One of the key factors in helping Arizona food allergy attorneys determine whether a case is worth pursuing is the severity of the reaction. In situations where you may have suffered an extremely minor reaction, such as a rash or a period of itchiness, you may not have a strong case to receive compensation. This is especially true if you were unaware of the allergy in the first place. However, there are many cases in which filing a lawsuit is advised because of the severity of the reaction. For instance, if your reaction was severe enough to require the use of an EpiPen and/or an emergency visit, you may be entitled to compensation, particularly if the problem occurred due to mislabeling, the ill advice of a medical professional or any other instance of negligence, your attorney may advise you to pursue a case. If a loved one died as a result, a wrongful death lawsuit may be your best course of action.

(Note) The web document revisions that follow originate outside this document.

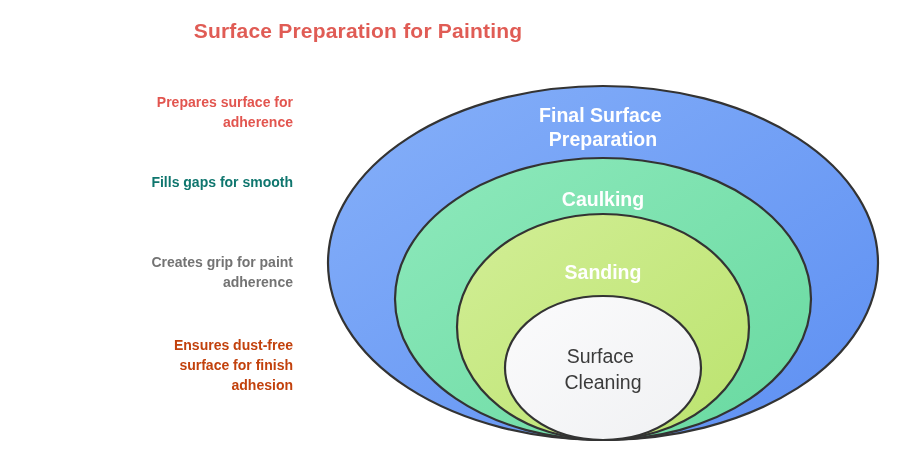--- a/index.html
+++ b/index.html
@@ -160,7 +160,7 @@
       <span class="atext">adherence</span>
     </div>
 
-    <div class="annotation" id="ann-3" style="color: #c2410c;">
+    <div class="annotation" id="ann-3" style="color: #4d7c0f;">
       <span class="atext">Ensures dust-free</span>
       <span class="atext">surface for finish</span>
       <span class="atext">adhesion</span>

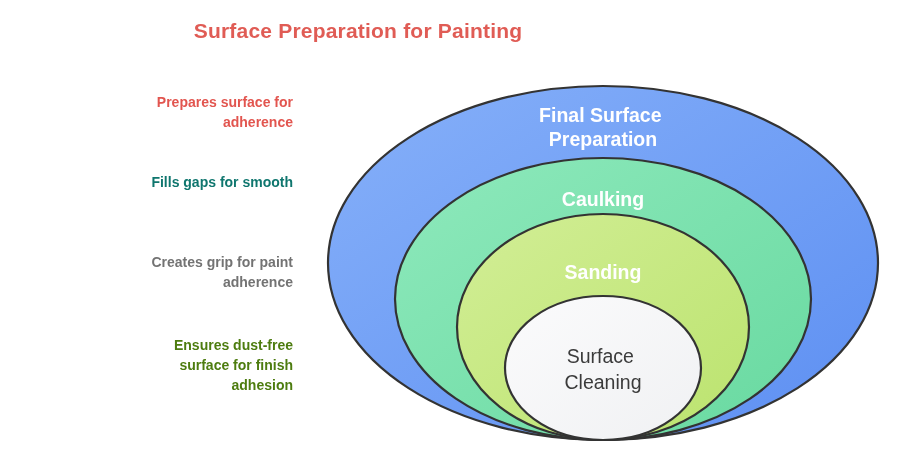--- a/index.html
+++ b/index.html
@@ -163,7 +163,6 @@
     <div class="annotation" id="ann-3" style="color: #4d7c0f;">
       <span class="atext">Ensures dust-free</span>
       <span class="atext">surface for finish</span>
-      <span class="atext">adhesion</span>
     </div>
 
   </div>

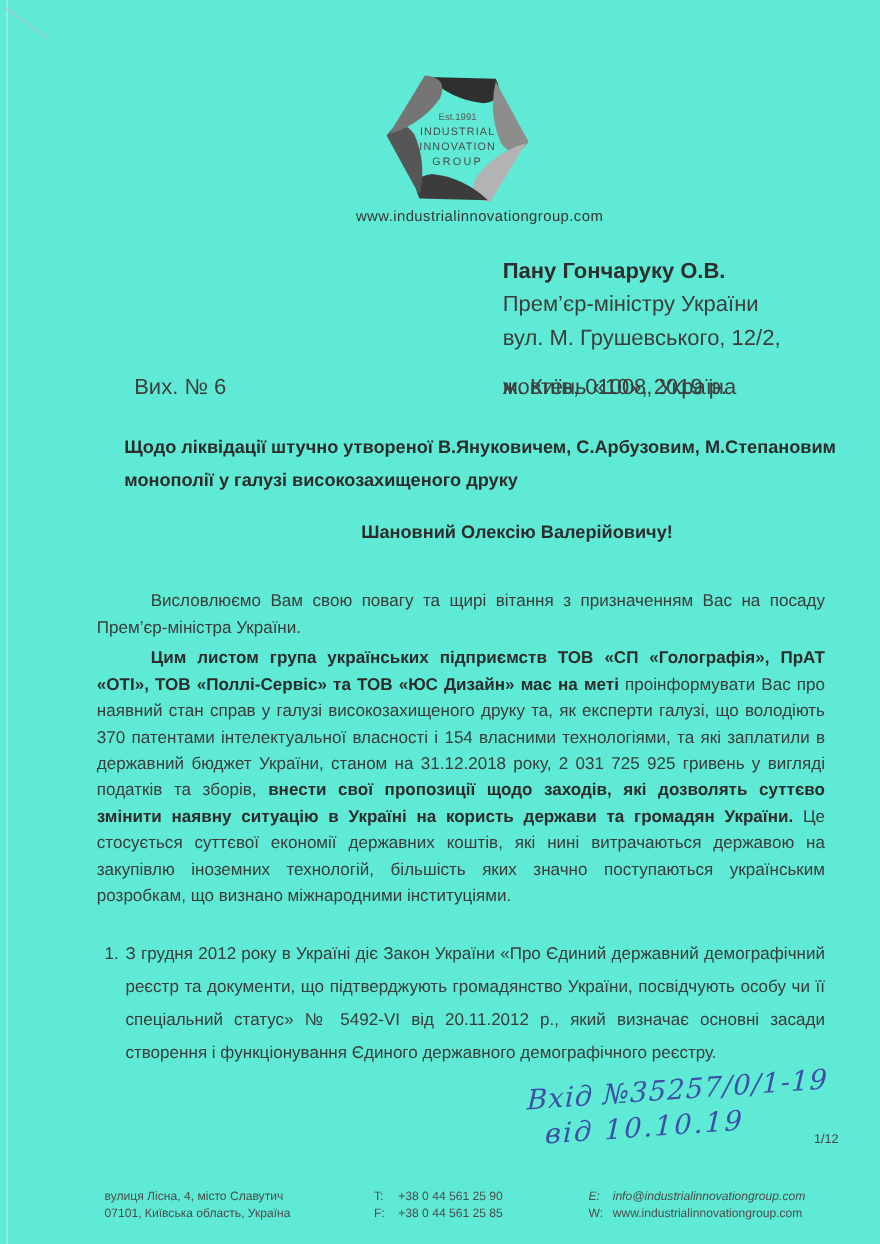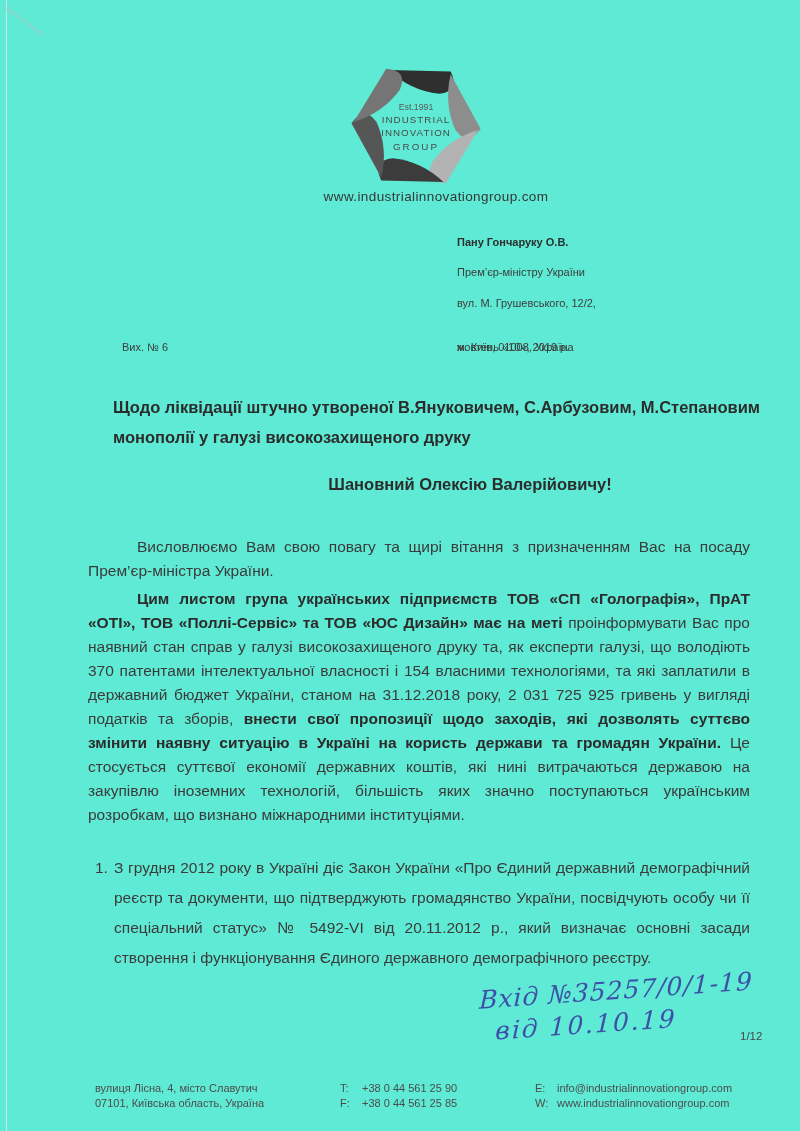--- a/index.html
+++ b/index.html
@@ -15,7 +15,7 @@
            font-size:13.5px;letter-spacing:.4px;color:#363636;}
   
   .abs{position:absolute;white-space:nowrap;}
-  .r-line{font-size:11px;color:#3d3d3d;}
+  .r-line{font-size:20px;color:#3d3d3d;}
   .bold{font-weight:bold;color:#2e2e2e;}
   
   .subject{position:absolute;left:113px;top:392px;width:648px;font-size:16.5px;line-height:30px;

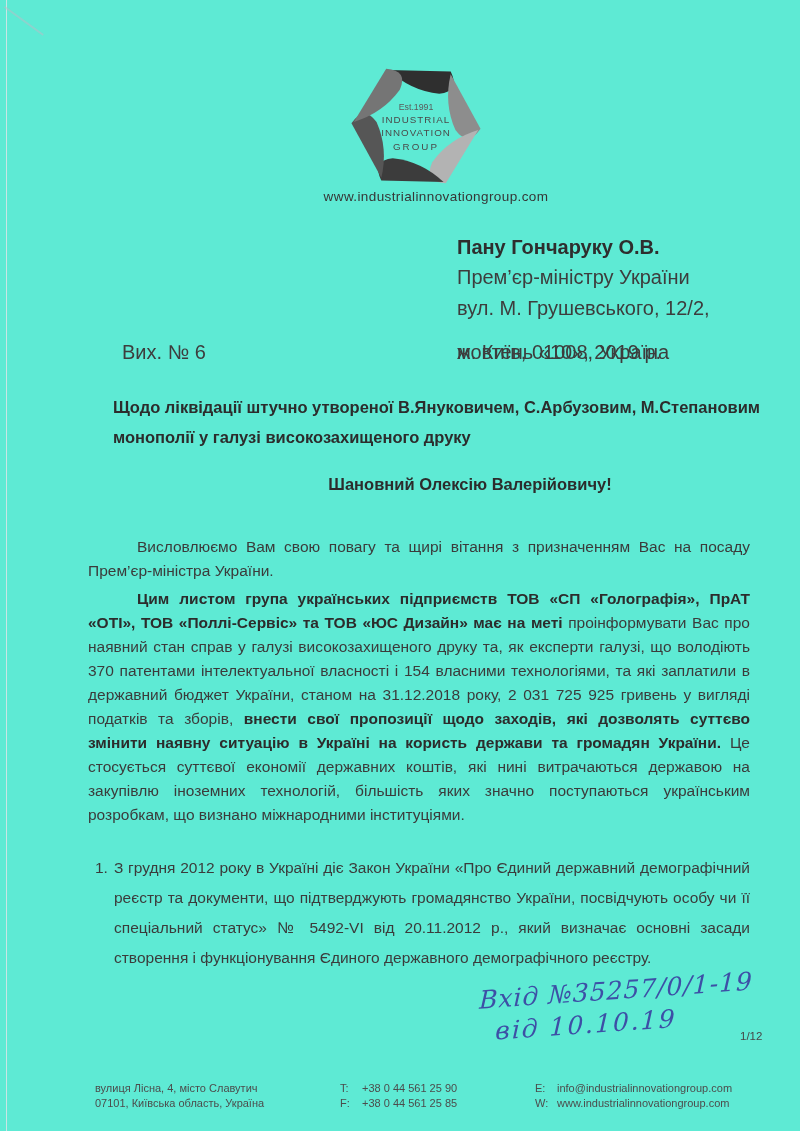--- a/index.html
+++ b/index.html
@@ -105,7 +105,7 @@
     <span class="f-label">F:</span><span>+38 0 44 561 25 85</span>
   </div>
 
-  <div class="footer-line" style="left:535px;top:1081px;">
+  <div class="footer-line" style="left:535px;top:1081px;font-style:italic;">
     <span class="f-label">E:</span><span>info@industrialinnovationgroup.com</span>
   </div>
   <div class="footer-line" style="left:535px;top:1096px;">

Cross Contamination Issues

While people with certain food allergies often know what they should avoid based on common ingredients, sometimes it isn’t as simple as that. For those who suffer from severe allergies to certain foods, specifically peanuts, may get a reaction from even the slightest traces of the ingredient. This can make choosing certain foods extremely difficult. For instance, most candy factories use peanuts in some of their products, which means the peanut dust can ultimately find its way into any of the other products created in the same plant, making it a risky choice for those with allergies. In 2006, the federal government passed a law requiring food manufacturers to label any potential cross contamination issues. Restaurants must also be careful about cross contamination when they are informed of a food allergy by a patron. Failure to do so can result in a lawsuit.

If you or a loved one has been harmed because of problems with product labeling, cross contamination or medical negligence, the right attorneys can guide them regarding whether to pursue a case.